銚子葡萄酒醸造所 座古萬蔵商店 海の幸に合うワインで地域活性

日本有数の水揚げ量を誇る銚子漁港を抱いた千葉県銚子市に、初めてのワイナリーが誕生した。その名も「銚子葡萄酒醸造所 座古萬蔵商店」。この事業を興したのは食品原材料などを扱う丸徳商事4代目の坐古拓也氏で、地域への恩返しと、漁師町の気前のいい文化の復興を目指して日々奮闘する。

銚子葡萄酒醸造所 座古萬蔵商店のワイン。写真右2本が『KISSAKI』で、エチケットの図案は漁師の伝統的な着物に描かれる縁起のいい『万祝(まいわい)』。左2本『漁師は歌う』は肩を組んで楽しんでいる様子が描かれている

銚子葡萄酒醸造所 座古萬蔵商店

事業承継を前提にUターン
地元で感じたモヤモヤした不安

千葉県銚子市は太平洋に突き出た半島地形で、銚子漁港を中心とする漁師町だ。水産資源の豊富な地域だけに、市内には大小さまざまな食品加工や醤油メーカーがある。そこに調味料や食品原材料、工業薬品類などを提供しているのが、坐古拓也氏が代表を務める丸徳商事だ。

「1921年に曽祖父が興した事業がルーツで、食品メーカーだけでなく、一部の飲食店や小売店にも食品やお酒などを卸しています。最盛期の取引先は400件ほどでしたが、いまやその半分の200件程度。ほかの地方都市と同じく人口減少の影響は色濃く、街はかつての賑わいを失ってしまいました」

坐古拓也
丸徳商事 代表取締役
(東京校9期生/2021年度修了)

2018年、大学進学を機に上京し、東京で勤めていた坐古氏は事業承継を前提に銚子へ戻る。しかし、「東京と違って情報が入らず、世界が狭まるようなモヤモヤ感」を抱き、現状打破のために、事業構想大学院大学(MPD)の門をたたく。

「高尚なことを考えている人がたくさんいる、というのが第一印象。企業の役員や部長クラスの人もいて、本業で結果を出している上に、自分の存在意義や社会課題について考えていて視座が違うと感じました」

その影響から、初めは社会課題を軸にアイデアを広げていたが、丸尾聰教授の「事業承継者としては本業に関する構想にしないと意味がない」との指摘を受けて方針を転換。地域の食品流通を関わる家業に向き合い直すこととした。

丸徳商事がなぜワイン醸造なのか
事業の本質に迫るための壁打ち

2021年春、坐古氏はMPDの同期と共に、フィールドリサーチとして山梨県内のワイナリーを訪問した。そこで、ブドウの栽培から加工品の販売、観光まで含めた六次産業が成立している様子を目の当たりにし、大いに刺激を受ける。

## [資料一覧]

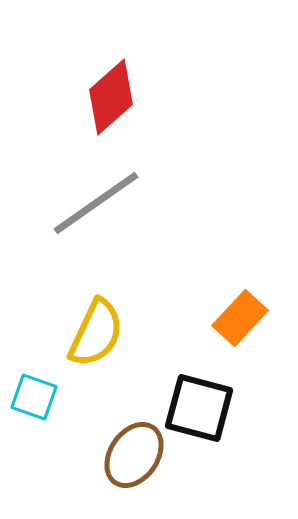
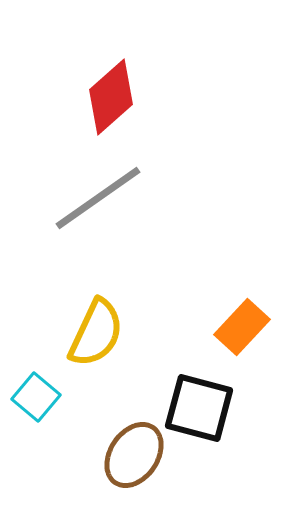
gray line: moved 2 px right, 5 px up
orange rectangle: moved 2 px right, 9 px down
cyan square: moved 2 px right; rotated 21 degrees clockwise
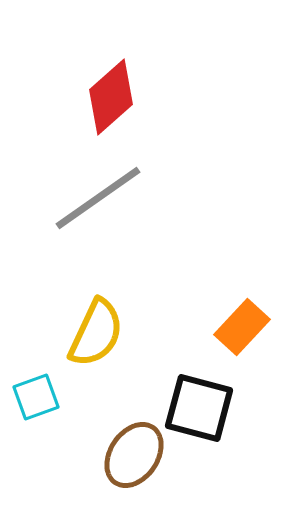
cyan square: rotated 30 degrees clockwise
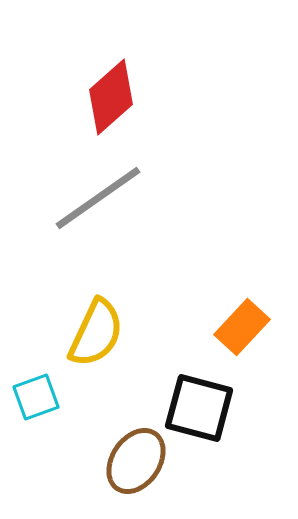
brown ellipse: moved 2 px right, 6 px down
--
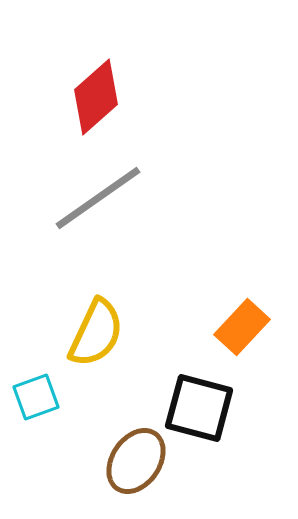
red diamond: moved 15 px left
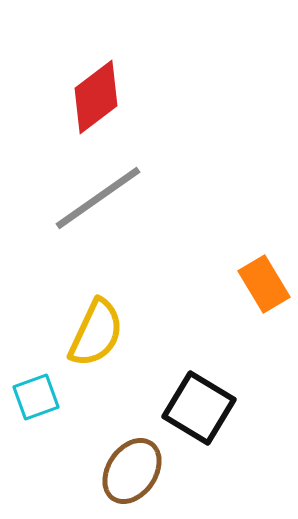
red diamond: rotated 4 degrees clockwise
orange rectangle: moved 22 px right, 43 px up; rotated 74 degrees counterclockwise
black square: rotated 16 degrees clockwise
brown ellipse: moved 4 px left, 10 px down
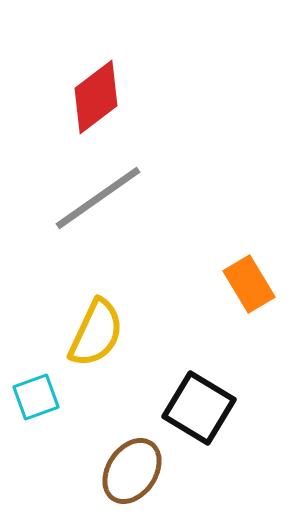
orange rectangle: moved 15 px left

## [課題 1]
銚子のワイナリーの記事に基づき、丸徳商事が市内の食品加工や醤油メーカーに提供しているものをすべて挙げること。
## [課題 2]
銚子のワイナリーの記事の記述をもとに、次の問いに答えること。
(a) 丸徳商事の最盛期の取引先は何件ほどだったか。
(b) 2021年春、坐古氏がMPDの同期と共にフィールドリサーチとして訪問したのはどこか。
(c) 『KISSAKI』のエチケットの図案は何か。
## [課題 3]
銚子のワイナリーの記事の最後の文に続けて、本文を書き継いでください。

## [最終解答 1]
調味料、食品原材料、工業薬品類

## [最終解答 2]
(a) 400件ほど
(b) 山梨県内のワイナリー
(c) 漁師の伝統的な着物に描かれる縁起のいい『万祝(まいわい)』

## [最終解答 3]
「現地に行って初めて、ワインはロマンを感じる情緒的な価値の大きな商材だと感じました。銚子は食料自給率が240%を超えるほど食材が豊富で、醤油や日本酒など醸造文化もありますが、ワインはありません。食中酒のワインがあれば、地域の食に関係する方々と連携し、銚子を盛り上げていけるのではないかと考えました」

自宅に戻った坐古氏は早速、父親にワイナリー構想について話した。父親は「それは面白そうだ」と快諾し、千葉県内のワイナリーにワイン造りの修行に出た。

MPDにも賛同者が現れた。クリエイティブディレクターの洲崎賢治氏(東京校10期生)は千葉県出身で「地元を盛り上げることならば応援したい」と、坐古氏の構想に伴走。なぜワインなのか、そのワインを誰に届けて、どんな価値を提供したいのか。洲崎氏は問いを重ねて本質を掘り下げる壁打ちの相手を務め、そこで引き出した坐古氏の思いをボトルデザインなどのクリエイティブツールに落とし込んだ。

「苦しい時代がありながらも曽祖父のころから4代にわたって事業を続けてこられたのは、地域の支えがあったからで、ワイナリー構想はその恩返しです。周囲には漁業関係者もいれば、水産加工品や調味料を製造する仲間もいますから、彼らとともに、人々を銚子の街に惹きつけるような、強い魅力を創出しようと考えました」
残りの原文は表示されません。